▶ _PROVIDED DATA_:
++++++++++

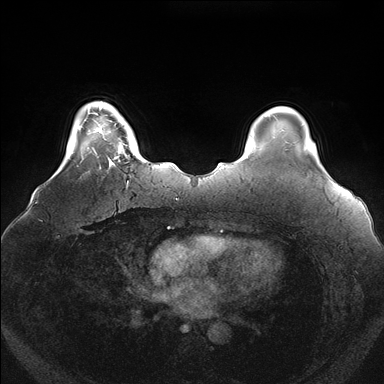
Breast MRI (dynamic contrast-enhanced), one axial slice. Slice 27 of 176 in the series (ordered by position). Dynamic contrast-enhanced series, time point 2 of 7 at this slice position (early post-contrast). 1.5 T. TE 1.5 ms, TR 4.1 ms. 1.1 mm slice thickness. 384 × 384 image matrix. Female patient.
Annotated regions visible in this slice (semi-automatic segmentation, software-assisted and operator-edited):
- enhancing-tissue mask used for the functional tumour volume (all voxels passing the contrast-enhancement thresholds inside the analysis volume; usually the tumour): bounding box [x1, y1, x2, y2] px = [100, 119, 131, 169]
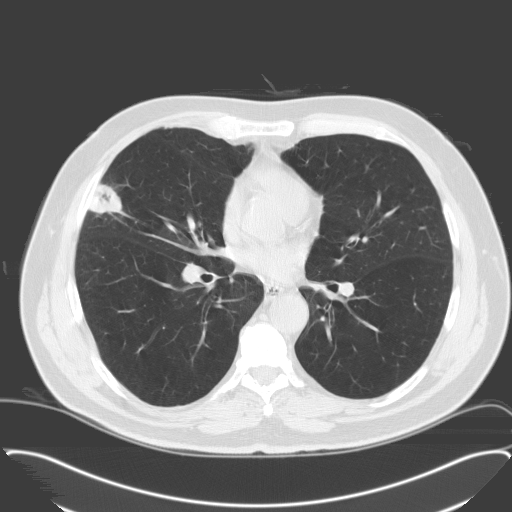
Axial slice from a low-dose chest CT screening exam; third screening round (two years after baseline); lung window (W 1500 / L -600 HU); 512 × 512 image matrix, field of view 400 × 400 mm. Male participant, aged 65 years at enrolment. Former smoker at enrolment.
Lesion marked by an expert reader, box from (x=72, y=180) to (x=129, y=234) px. Reader record for this screening exam (exam-level; its link to the box is not recorded): non-calcified nodule or mass ≥4 mm, right middle lobe, 28 × 23 mm, spiculated (stellate) margins, soft tissue attenuation, pre-existing on the prior screen: no.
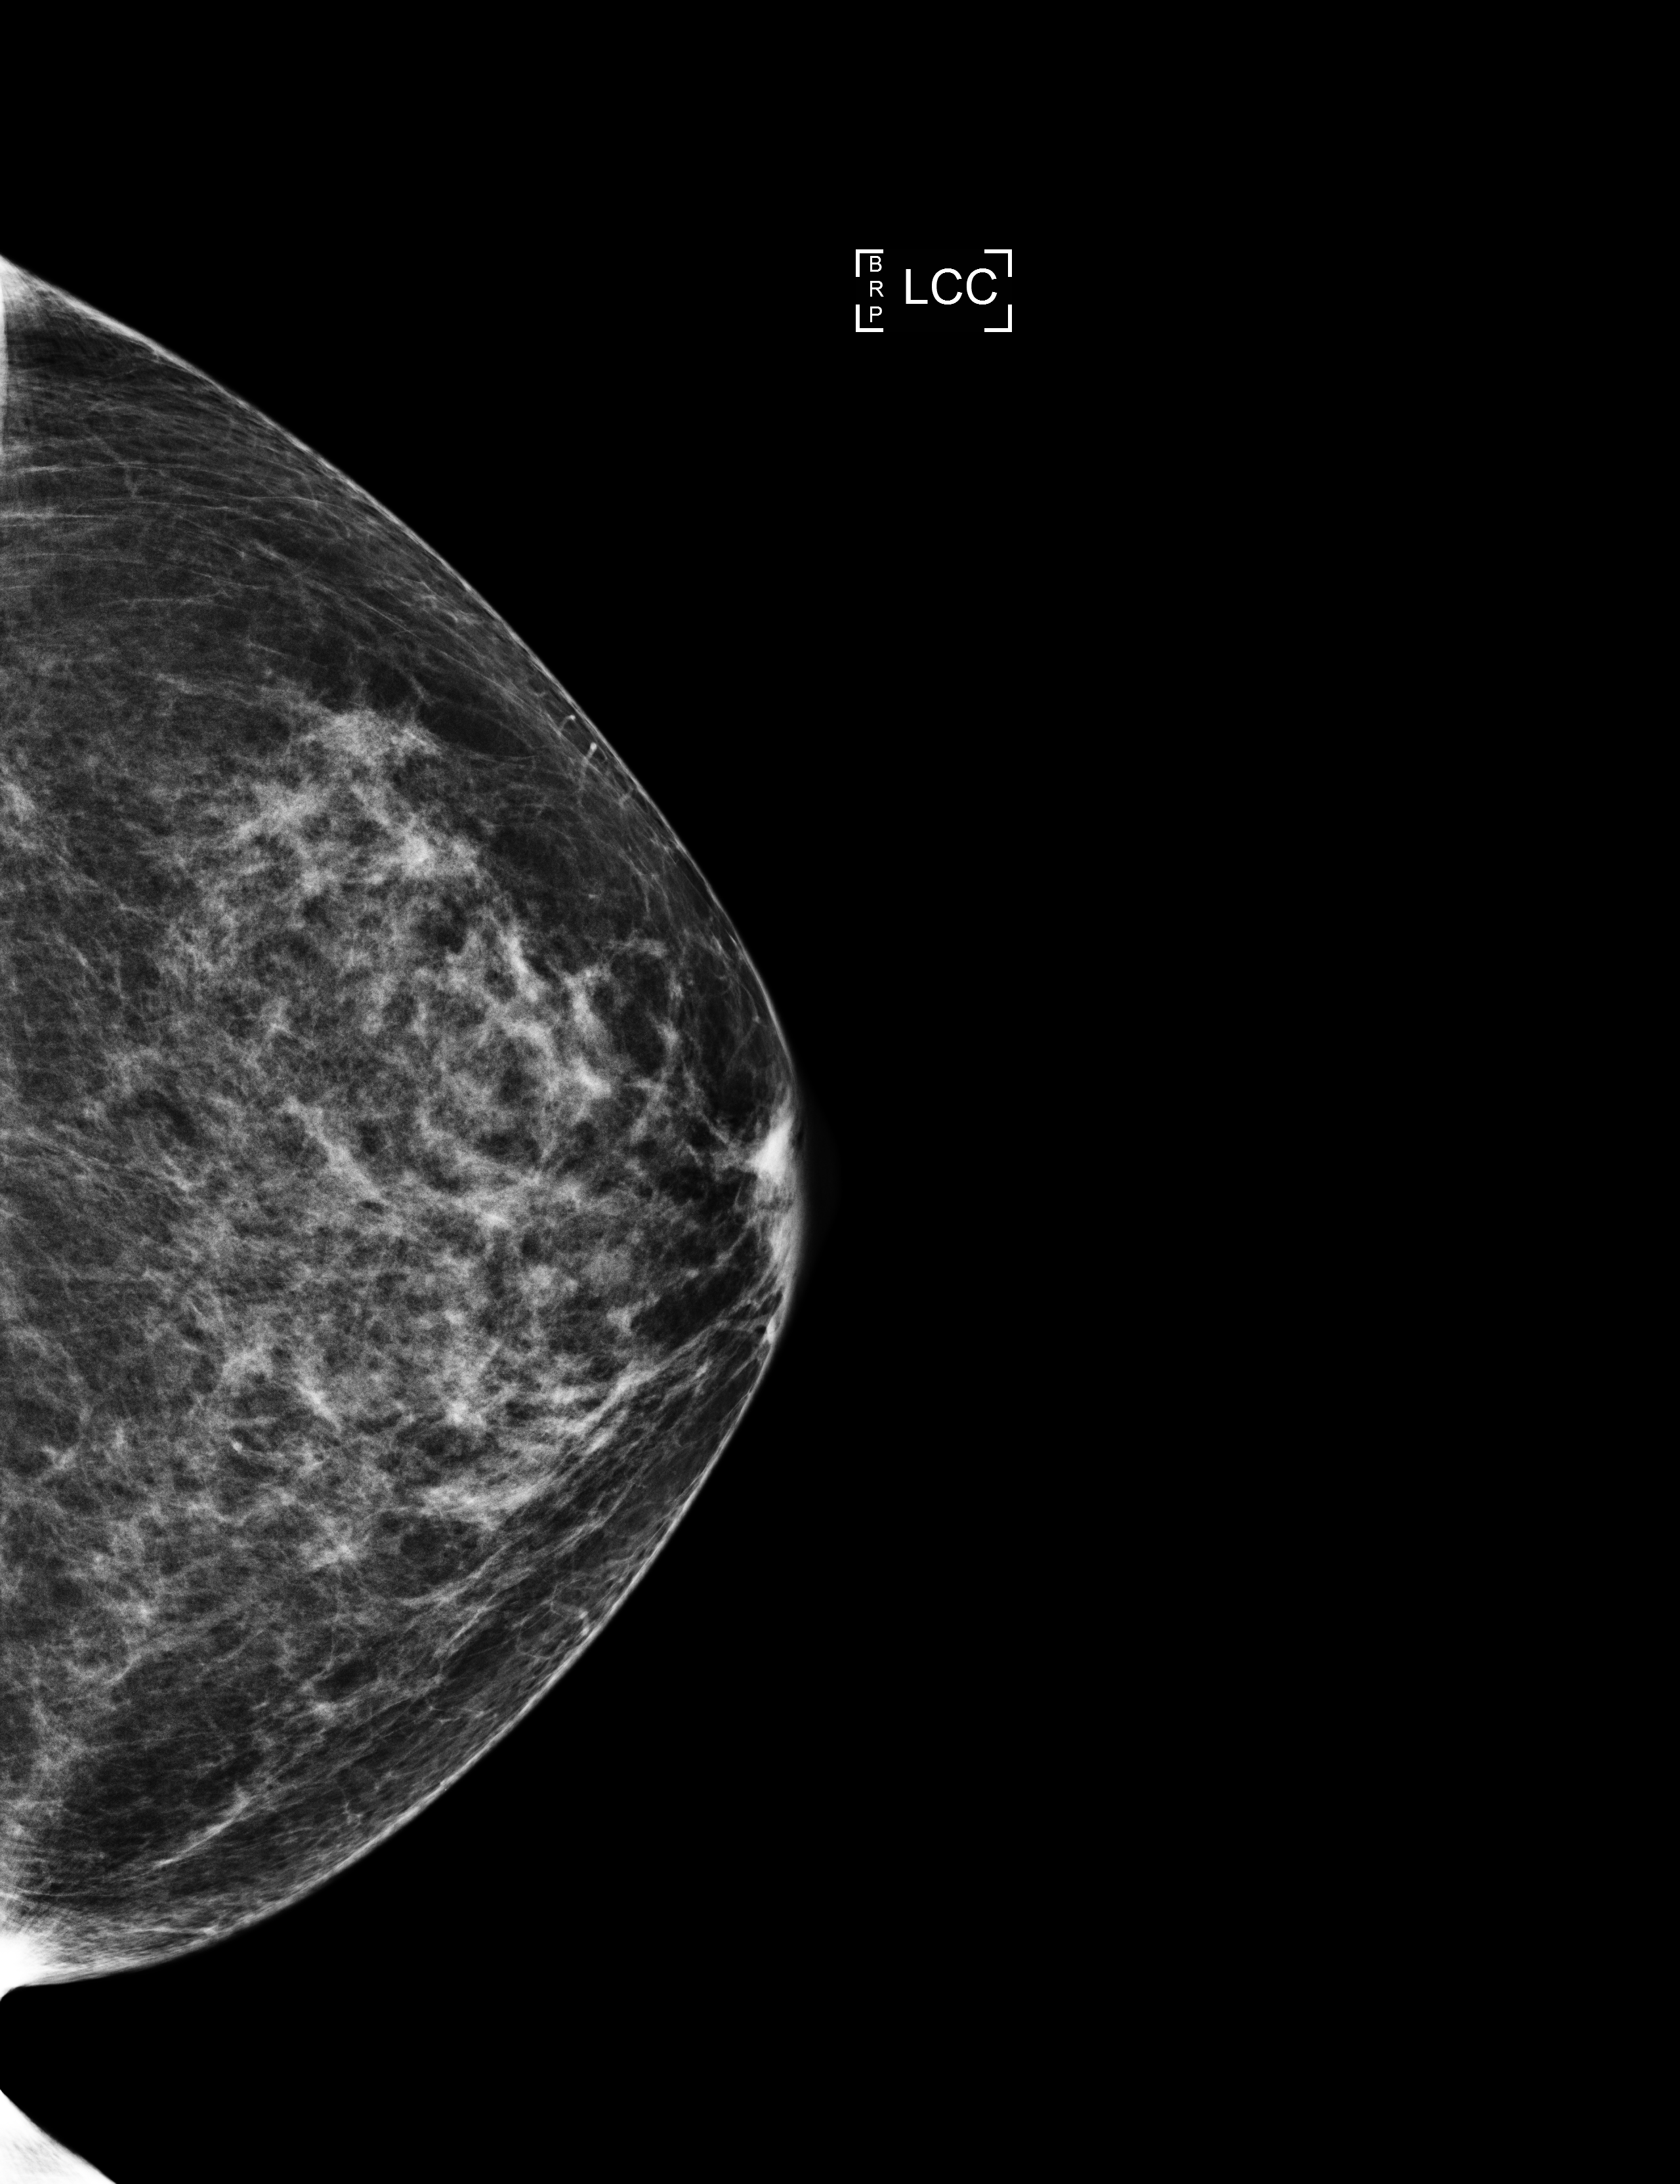
Full-field digital mammogram (FFDM), left breast, cranio-caudal projection, annual screening mammography examination, compressed breast thickness 64 mm, system: Selenia Dimensions. Patient aged 63 years (female).
Final BI-RADS assessment for this screening round (tomosynthesis exam, both breasts): category 2.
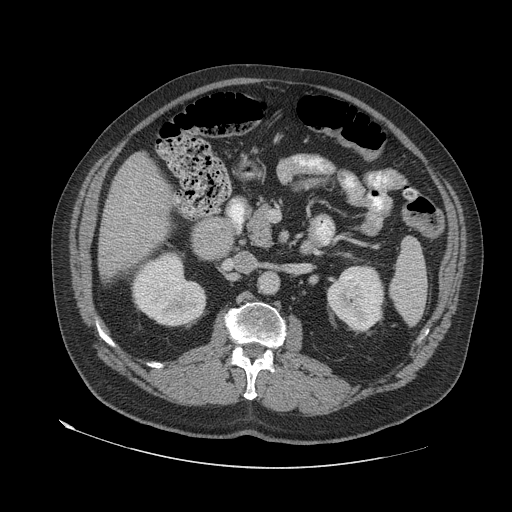
Contrast-enhanced abdominal CT (liver protocol), one axial slice; position 21 of 79 along the scan axis; reconstruction kernel STANDARD; 140 kVp; soft-tissue window (W 400 / L 40 HU); 512 × 512 image matrix, field of view 480 × 480 mm. From the clinical record (not read from this slice): diagnosis: hepatocellular carcinoma (patient treated with transarterial chemoembolisation; whether this scan precedes or follows treatment is not stated here); TNM stage (as recorded): Stage-IVA; Child-Pugh class: A.
Annotated regions visible in this slice (semi-automatically segmented with operator editing):
- liver parenchyma outside the tumour (the mass and vessels are separate outlines, so this box may not span the whole liver): box from (x=98, y=152) to (x=172, y=280) px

++++++++++

▶ _EXERCISE_: Scan the material above for the string "recorded" and copy every line that has it.

▶ _REPLY_:
Lesion marked by an expert reader, box from (x=72, y=180) to (x=129, y=234) px. Reader record for this screening exam (exam-level; its link to the box is not recorded): non-calcified nodule or mass ≥4 mm, right middle lobe, 28 × 23 mm, spiculated (stellate) margins, soft tissue attenuation, pre-existing on the prior screen: no.
Contrast-enhanced abdominal CT (liver protocol), one axial slice; position 21 of 79 along the scan axis; reconstruction kernel STANDARD; 140 kVp; soft-tissue window (W 400 / L 40 HU); 512 × 512 image matrix, field of view 480 × 480 mm. From the clinical record (not read from this slice): diagnosis: hepatocellular carcinoma (patient treated with transarterial chemoembolisation; whether this scan precedes or follows treatment is not stated here); TNM stage (as recorded): Stage-IVA; Child-Pugh class: A.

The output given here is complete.